Thanks, Paul -- the values work with the default equality-check tolerances.

dankelley commented 9 years ago

@PaulMBarker -- I wonder if the web check values for gsw_t_freezing() may be in error. I get as follows (mean absolute error a bit under 1e-4 degC) when I hook R to gsw_t_freezing(), but things are OK if I hook to gsw_t_freezing_exact().

> library(gsw)
> library(testthat)
> SA <- c(34.7118, 34.8915, 35.0256, 34.8472, 34.7366, 34.7324)
> p <- c(      10,      50,     125,     250,     600,    1000)
> saturation_fraction <- 1
> tf <- gsw_t_freezing(SA, p, saturation_fraction)
> expect_equal(tf, c(-1.902730710149803, -1.942908619287183, -2.006861069199743,
+                    -2.090985086875259, -2.351293130342102, -2.660498762776720))
Error: tf not equal to c(-1.9027307101498, -1.94290861928718, -2.00686106919974, -2.09098508687526, -2.3512931303421, -2.66049876277672)
6/6 mismatches (average diff: 7.24e-05).
First 6:
 pos     x     y      diff
   1 -1.90 -1.90 -2.63e-05
   2 -1.94 -1.94 -1.07e-05
   3 -2.01 -2.01  1.63e-05
   4 -2.09 -2.09  5.63e-05
   5 -2.35 -2.35  1.38e-04
   6 -2.66 -2.66  1.86e-04
PaulMBarker commented 9 years ago

I need a bit more info to help on this one.
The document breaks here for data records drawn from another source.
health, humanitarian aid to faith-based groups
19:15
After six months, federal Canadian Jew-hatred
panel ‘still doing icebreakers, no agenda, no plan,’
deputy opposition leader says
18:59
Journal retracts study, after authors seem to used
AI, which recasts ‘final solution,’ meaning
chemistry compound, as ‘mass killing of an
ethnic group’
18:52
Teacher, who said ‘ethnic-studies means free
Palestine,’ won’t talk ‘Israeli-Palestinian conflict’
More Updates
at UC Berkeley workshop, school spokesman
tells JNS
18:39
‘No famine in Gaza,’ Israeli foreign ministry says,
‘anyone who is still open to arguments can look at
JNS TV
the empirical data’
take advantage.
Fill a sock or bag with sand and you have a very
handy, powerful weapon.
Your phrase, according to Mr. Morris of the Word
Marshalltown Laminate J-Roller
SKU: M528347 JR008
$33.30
SA = [34.7118, 34.8915, 35.0256, 34.8472, 34.7366, 34.7324]; p = [ 10, 50, 125, 250, 600, 1000]; saturation_fraction = 1;

t_freezing = gsw_t_freezing(SA, p, saturation_fraction)'

t_freezing =

-1.902730710149803 -1.942908619287183 -2.006861069199743 -2.090985086875259 -2.351293130342102 -2.660498762776720

t_freezing_poly = gsw_t_freezing_poly(SA, p, saturation_fraction)'

t_freezing_poly =

-1.902704434299200 -1.942897945475226 -2.006877364578649 -2.091041391538033 -2.351431560178946 -2.660685237633709

I do not have a gsw_t_freezing_exact, what does your t_freezing_exact code do, does it call the chemical potential of water and the gibbs function or does it use a polynomial ?

dankelley commented 9 years ago

Thanks, Paul. The R gets gsw_t_freezing_exact() from line 10046 of gsw_oceanographic_toolbox.c, which is linked with:

https://github.com/TEOS-10/GSW-C/blob/master/gsw_oceanographic_toolbox.c#L10046

and I think is derived from the fortran source linked with:

https://github.com/TEOS-10/GSW-Fortran/blob/master/toolbox/gsw_t_freezing_exact.f90

In answer to the question, it seems to be using chemical potential.
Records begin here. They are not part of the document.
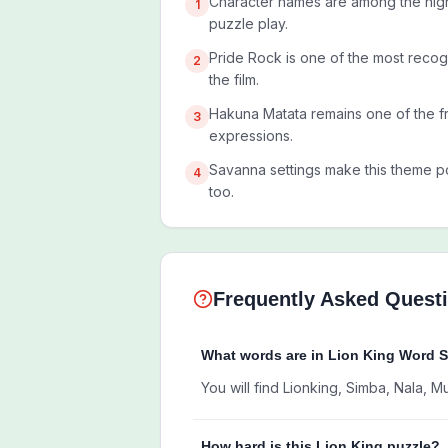
Character names are among the high
1
puzzle play.
Pride Rock is one of the most recog
2
the film.
Hakuna Matata remains one of the f
3
expressions.
Savanna settings make this theme po
4
too.
Frequently Asked Quest
What words are in Lion King Word 
You will find Lionking, Simba, Nala, 
How hard is this Lion King puzzle?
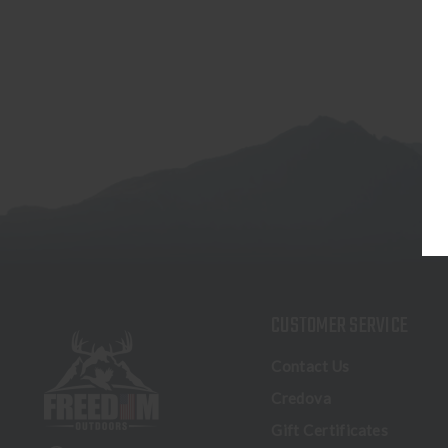
CUSTOMER SERVICE
Contact Us
Credova
Gift Certificates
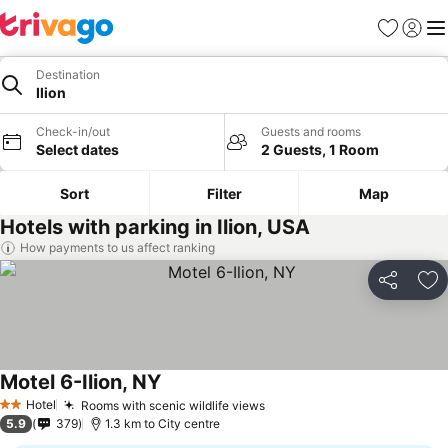
Favorites
Sign in
Me
Destination
Ilion
Check-in/out
Guests and rooms
Select dates
2 Guests, 1 Room
Sort
Filter
Map
Hotels with parking in Ilion, USA
How payments to us affect ranking
Share
Ad
Motel 6-Ilion, NY
Hotel
Rooms with scenic wildlife views
2 Stars
5.9
379
1.3 km to City centre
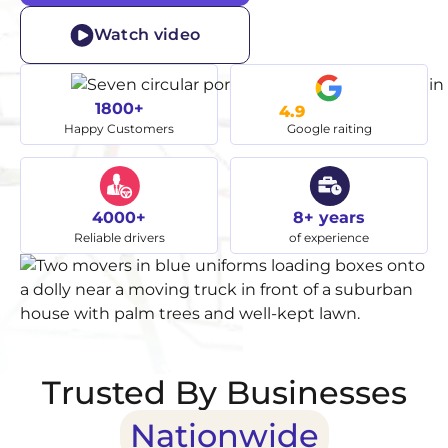
Watch video
1800+
4.9
Happy Customers
Google raiting
4000+
8+ years
Reliable drivers
of experience
Trusted By Businesses
Nationwide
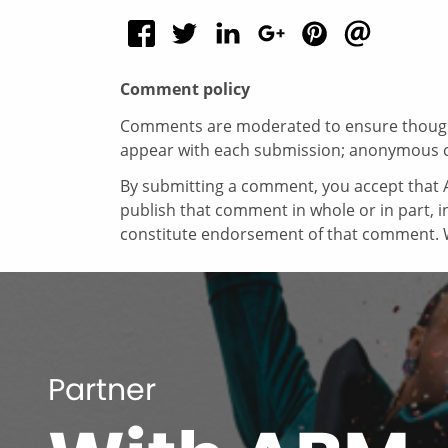
Comment policy
Comments are moderated to ensure thoughtf
appear with each submission; anonymous 
By submitting a comment, you accept that A
publish that comment in whole or in part, 
constitute endorsement of that comment. W
Partner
I'm not sure why the fortran and C have a function that's not in the matlab.

I'll add an @fdelahoyde to this comment so that Frank gets an email. Possibly this issue is relevant to him, too.

PS. when replying over email, it's best not to include the material that was sent. Actually, the best is just to click the github link at the end, which shows all the discussion, possibly with images and so forth. I often chop out content from others' comments, if it contains phone numbers etc.

PaulMBarker commented 9 years ago

ok that helps, gsw_t_freezing_exact is gsw_t_freezing, I will email Glenn. Yesterday I calculated the values that I sent you not just copying them from the webpages, so they should be correct.

I am not sure what i included in my reply, I will check in future not to include the received email. This is the first time I have used the web interface, but I really need the spell checker option.

dankelley commented 8 years ago

I realize this discussion concluded months ago, so I'm closing the issue.